START Material supplied

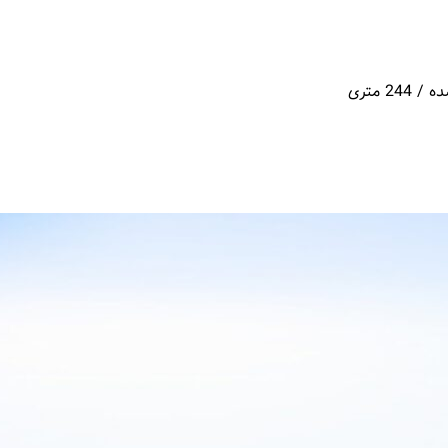
 متری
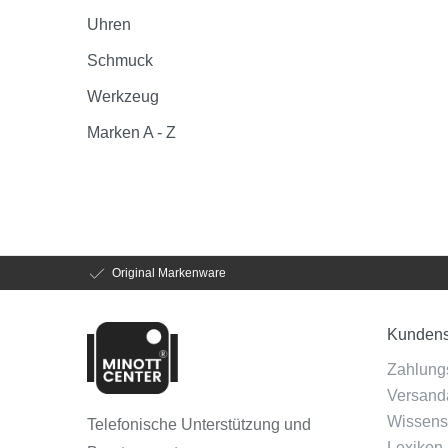
Uhren
Schmuck
Werkzeug
Marken A - Z
Original Markenware
Kundens
Zahlung
Versanda
Wissens
Telefonische Unterstützung und
Lexikon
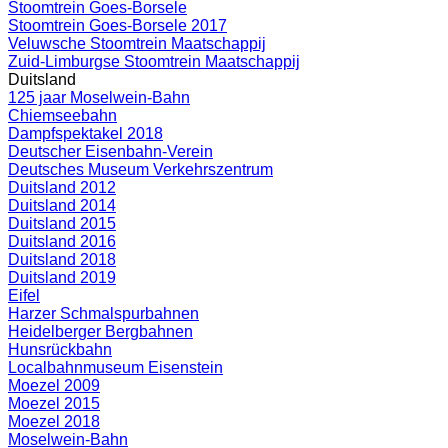
Stoomtrein Goes-Borsele
Stoomtrein Goes-Borsele 2017
Veluwsche Stoomtrein Maatschappij
Zuid-Limburgse Stoomtrein Maatschappij
Duitsland
125 jaar Moselwein-Bahn
Chiemseebahn
Dampfspektakel 2018
Deutscher Eisenbahn-Verein
Deutsches Museum Verkehrszentrum
Duitsland 2012
Duitsland 2014
Duitsland 2015
Duitsland 2016
Duitsland 2018
Duitsland 2019
Eifel
Harzer Schmalspurbahnen
Heidelberger Bergbahnen
Hunsrückbahn
Localbahnmuseum Eisenstein
Moezel 2009
Moezel 2015
Moezel 2018
Moselwein-Bahn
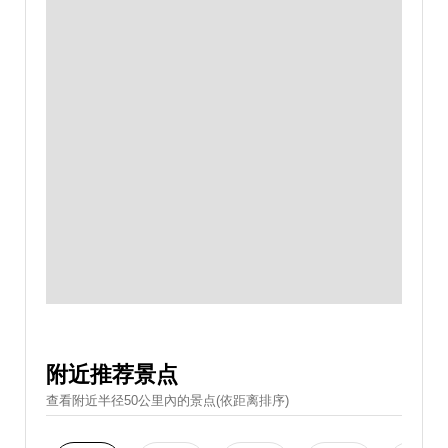
附近推荐景点
查看附近半径50公里內的景点(依距离排序)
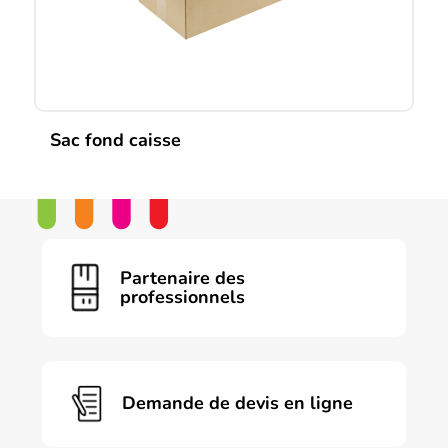
la
page
du
produit
Sac fond caisse
Ce
produit
a
plusieurs
variations.
Les
Partenaire des
options
professionnels
peuvent
être
choisies
sur
la
page
Demande de devis en ligne
du
produit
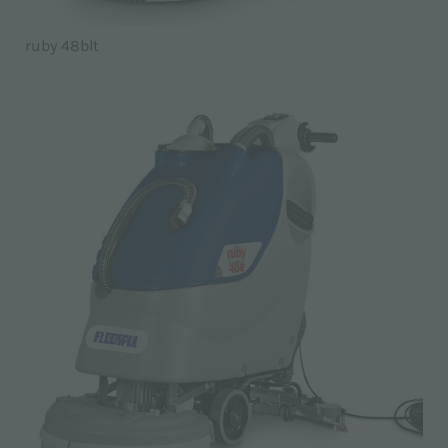
ruby 48blt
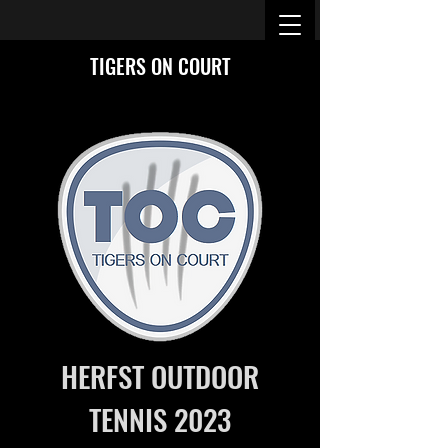
TIGERS ON COURT
HERFST OUTDOOR
TENNIS 20
23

END Material supplied

- Exercise instructions: Search the material for the string "Borsele" and return each line that has it.

- Your response:
Stoomtrein Goes-Borsele
Stoomtrein Goes-Borsele 2017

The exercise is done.